El concepto de democracia militante, que ha manejado en varias ocasiones nuestro Tribunal Constitucional para negar que la nuestra sea de esta índole, es de origen alemán, y fue profusamente utilizado después de la Segunda Guerra Mundial cuando llegó la hora de que la Alemania Federal, bajo la tutela de occidente, se dotara de una constitución democrática. Por razones obvias, los constituyentes de aquella época optaron por un sistema político en que los poderes ejecutivo y judicial disponían de amplios poderes y obligaciones para defender el orden democrático frente a quienes quisieran derrocarlo. La tesis que late bajo este planteamiento es que ni siquiera un gobierno que goce de mayoría suficiente está legitimado para instalar un régimen totalitario como el emanado de la célebre Ley Habilitante de 1933, que concedió a Hitler plenos poderes.
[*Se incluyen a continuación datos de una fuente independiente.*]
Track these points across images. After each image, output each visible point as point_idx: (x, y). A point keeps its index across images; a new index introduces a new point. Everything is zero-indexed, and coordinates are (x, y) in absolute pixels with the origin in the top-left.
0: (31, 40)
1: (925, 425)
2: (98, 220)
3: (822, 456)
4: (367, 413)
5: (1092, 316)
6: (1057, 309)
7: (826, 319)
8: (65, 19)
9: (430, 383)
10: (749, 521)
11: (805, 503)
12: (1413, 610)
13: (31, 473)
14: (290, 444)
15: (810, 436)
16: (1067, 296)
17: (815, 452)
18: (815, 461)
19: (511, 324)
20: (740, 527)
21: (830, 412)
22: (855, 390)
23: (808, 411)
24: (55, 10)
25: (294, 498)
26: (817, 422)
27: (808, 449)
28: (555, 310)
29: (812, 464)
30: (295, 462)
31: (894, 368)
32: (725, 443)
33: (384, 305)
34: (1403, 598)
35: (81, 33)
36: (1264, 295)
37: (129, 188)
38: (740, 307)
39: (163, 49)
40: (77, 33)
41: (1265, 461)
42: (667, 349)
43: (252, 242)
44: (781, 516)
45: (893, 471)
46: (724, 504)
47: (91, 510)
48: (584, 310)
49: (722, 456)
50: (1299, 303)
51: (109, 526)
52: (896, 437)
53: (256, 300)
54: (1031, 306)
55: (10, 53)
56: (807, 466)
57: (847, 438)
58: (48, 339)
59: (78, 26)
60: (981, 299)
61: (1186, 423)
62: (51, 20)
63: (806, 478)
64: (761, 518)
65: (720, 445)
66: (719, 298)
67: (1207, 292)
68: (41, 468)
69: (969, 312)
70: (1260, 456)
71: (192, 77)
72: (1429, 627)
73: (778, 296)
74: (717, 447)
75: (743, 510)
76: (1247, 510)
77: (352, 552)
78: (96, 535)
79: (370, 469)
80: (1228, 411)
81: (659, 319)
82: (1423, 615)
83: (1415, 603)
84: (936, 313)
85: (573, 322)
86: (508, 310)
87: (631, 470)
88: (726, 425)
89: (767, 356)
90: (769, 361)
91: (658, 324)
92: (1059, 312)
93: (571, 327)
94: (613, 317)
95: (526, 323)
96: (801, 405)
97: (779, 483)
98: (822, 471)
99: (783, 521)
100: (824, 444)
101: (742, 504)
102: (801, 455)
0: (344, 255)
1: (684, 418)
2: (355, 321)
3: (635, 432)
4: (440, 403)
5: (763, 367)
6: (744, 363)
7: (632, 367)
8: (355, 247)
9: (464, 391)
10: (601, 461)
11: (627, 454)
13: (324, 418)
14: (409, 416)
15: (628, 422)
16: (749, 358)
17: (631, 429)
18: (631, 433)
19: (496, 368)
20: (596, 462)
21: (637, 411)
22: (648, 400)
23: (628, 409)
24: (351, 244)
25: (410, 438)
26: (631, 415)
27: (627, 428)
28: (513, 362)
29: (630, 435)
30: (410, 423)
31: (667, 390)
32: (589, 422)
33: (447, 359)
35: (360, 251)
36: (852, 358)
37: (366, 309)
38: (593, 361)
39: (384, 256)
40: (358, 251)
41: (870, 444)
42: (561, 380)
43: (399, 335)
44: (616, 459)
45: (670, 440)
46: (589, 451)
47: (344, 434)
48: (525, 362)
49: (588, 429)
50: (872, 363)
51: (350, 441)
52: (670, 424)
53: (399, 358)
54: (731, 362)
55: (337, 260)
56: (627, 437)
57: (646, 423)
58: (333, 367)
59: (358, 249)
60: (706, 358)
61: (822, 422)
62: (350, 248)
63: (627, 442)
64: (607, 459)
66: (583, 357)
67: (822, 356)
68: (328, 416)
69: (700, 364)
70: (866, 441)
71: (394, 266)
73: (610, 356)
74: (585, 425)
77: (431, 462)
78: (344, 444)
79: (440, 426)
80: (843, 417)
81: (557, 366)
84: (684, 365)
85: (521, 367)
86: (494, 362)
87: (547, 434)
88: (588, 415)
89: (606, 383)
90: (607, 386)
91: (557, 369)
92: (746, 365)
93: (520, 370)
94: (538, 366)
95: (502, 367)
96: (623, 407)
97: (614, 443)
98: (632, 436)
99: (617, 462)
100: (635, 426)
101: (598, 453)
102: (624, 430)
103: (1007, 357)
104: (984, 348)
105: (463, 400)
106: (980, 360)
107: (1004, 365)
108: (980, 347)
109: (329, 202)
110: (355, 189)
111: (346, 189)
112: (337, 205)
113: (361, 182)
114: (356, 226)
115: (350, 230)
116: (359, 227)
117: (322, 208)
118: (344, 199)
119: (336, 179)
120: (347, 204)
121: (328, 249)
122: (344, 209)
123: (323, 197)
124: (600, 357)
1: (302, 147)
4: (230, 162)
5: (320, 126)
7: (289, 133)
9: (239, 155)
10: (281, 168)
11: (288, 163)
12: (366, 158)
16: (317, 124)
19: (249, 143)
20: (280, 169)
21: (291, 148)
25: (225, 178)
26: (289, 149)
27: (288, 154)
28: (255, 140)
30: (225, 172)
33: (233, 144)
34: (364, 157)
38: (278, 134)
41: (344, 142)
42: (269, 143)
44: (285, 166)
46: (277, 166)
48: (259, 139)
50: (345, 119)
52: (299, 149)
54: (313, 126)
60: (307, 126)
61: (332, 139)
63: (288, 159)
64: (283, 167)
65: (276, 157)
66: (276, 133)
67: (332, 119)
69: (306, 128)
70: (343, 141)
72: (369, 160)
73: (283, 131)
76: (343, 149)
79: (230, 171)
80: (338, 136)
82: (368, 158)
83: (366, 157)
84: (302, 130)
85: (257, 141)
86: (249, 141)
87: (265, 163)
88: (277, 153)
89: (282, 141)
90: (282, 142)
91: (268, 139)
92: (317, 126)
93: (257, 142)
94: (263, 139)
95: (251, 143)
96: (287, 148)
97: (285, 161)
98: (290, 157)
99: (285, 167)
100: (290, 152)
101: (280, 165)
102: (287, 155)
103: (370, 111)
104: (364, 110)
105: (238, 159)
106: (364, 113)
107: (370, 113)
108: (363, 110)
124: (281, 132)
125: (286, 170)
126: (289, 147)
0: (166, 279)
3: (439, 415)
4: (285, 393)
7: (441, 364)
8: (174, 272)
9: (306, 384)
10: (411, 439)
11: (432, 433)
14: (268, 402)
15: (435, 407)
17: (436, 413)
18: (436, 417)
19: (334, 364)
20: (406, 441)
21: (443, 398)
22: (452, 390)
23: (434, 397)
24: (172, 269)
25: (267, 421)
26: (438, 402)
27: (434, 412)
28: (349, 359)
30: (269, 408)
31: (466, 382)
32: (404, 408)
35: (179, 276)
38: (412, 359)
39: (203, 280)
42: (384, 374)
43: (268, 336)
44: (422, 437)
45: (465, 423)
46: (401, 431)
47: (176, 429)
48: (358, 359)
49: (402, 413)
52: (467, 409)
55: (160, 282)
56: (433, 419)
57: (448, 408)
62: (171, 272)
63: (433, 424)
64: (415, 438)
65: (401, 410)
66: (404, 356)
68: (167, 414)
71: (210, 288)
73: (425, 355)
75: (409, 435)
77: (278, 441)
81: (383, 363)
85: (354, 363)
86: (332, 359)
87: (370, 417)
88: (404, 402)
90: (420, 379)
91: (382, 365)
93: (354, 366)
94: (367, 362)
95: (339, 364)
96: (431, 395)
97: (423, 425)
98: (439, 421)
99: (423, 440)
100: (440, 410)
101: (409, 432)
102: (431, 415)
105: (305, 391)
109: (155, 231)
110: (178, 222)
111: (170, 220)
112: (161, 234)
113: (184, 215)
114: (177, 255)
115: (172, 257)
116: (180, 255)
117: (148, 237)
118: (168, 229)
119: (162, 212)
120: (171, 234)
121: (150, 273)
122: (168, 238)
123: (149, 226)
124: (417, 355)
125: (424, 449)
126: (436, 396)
La militancia constitucional se plasma en Alemania en varios artículos de la Carta Magna. El 9, por ejemplo, prohíbe que haya grupos sociales calificados de «verfassungsfeindlich» («hostiles a la constitución») y prohibidos por el Gobierno federal. Dicha limitación que equivale a la proscripción de un partido solo puede ser ejercida por el Tribunal Constitucional, y de hecho los partidos nazis han sido proscritos en Alemania. Otro artículo significativo a este respecto es el 79.3, que contiene la llamada «cláusula de eternidad» o «cláusula pétrea» que dispone que determinadas partes fundamentales de la Carta Magna no pueden ser modificadas por algún poder del Estado. Solo el poder constituyente originario puede hacerlo.
La democracia española no es, en cambio, militante. Nuestra Ley de Partidos no proscribe ideologías sino tan solo el recurso a medios ilegales para la consecución de objetivos políticos, muy especialmente el terrorismo. Una vez constatado judicialmente que el terrorismo vasco y su brazo político eran realmente la misma cosa, la Ley de Partidos fue utilizada para ilegalizar a la izquierda abertzale, al brazo político de ETA. Y ello, ante la tutela y la preocupación de Amnistía Internacional, que temía que «a través de la ambigüedad y la imprecisión de algunos artículos del proyecto de ley, se pudieran emprender procesos de ilegalización de partidos políticos que propugnasen el cambio de principios constitucionales o leyes de forma pacífica». La ley cumplió sus fines, y, según una mayoría de constitucionalistas, no abrió la puerta a prohibiciones como las que temía AI.
Así las cosas, en una democracia como la nuestra es perfectamente legítimo disentir de la Constitución, disenso que no exime del acatamiento. Congruentemente con ello, nuestra carta magna es abierta y su título X se intitula «De la reforma constitucional». Si un partido político pretende la independencia de un territorio, podrá intentarlo por los procedimientos prescritos. De la misma manera que quien quiera volver al Estado unitario habrá de hacer otro tanto. En ambos casos, y puesto que el título preliminar C.E. consagra tanto la indisoluble unidad de la nación española como el derecho a la autonomía de las nacionalidades y regiones que la integran, debería optarse por el sistema de reforma agravada, que es de especial complejidad. Para formalizar una reforma de esta índole, la propuesta debería ser aprobada por mayoría de dos tercios de cada cámara, y a continuación se disolverían las cortes. Luego las cámaras elegidas deberían ratificar la decisión por igual mayoría y someter de nuevo a referéndum la totalidad del texto constitucional. Evidentemente es muy difícil reunir los apoyos necesarios que se exigen para esta clase de reformas pero no por ello son imposibles, por lo que cualquiera pueda intentarlas. También los independentistas catalanes y vascos y Vox.
Otra cosa sería si una determinada formación política recomendara la violencia para conseguir sus objetivos o postulara la violación de los derechos fundamentales y de las libertades civiles que están en el fundamento de nuestro sistema político y de toda la comunidad occidental a la que pertenecemos. En este caso, la Ley de Partidos ya ha demostrado su eficacia y sería un útil instrumento para liberarnos de semejantes aberraciones. Ahora solo falta recomendar lealtad constitucional a los grupos que proponen reformas radicales y exigirles encarecidamente que se mantengan legalmente en el marco constitucional.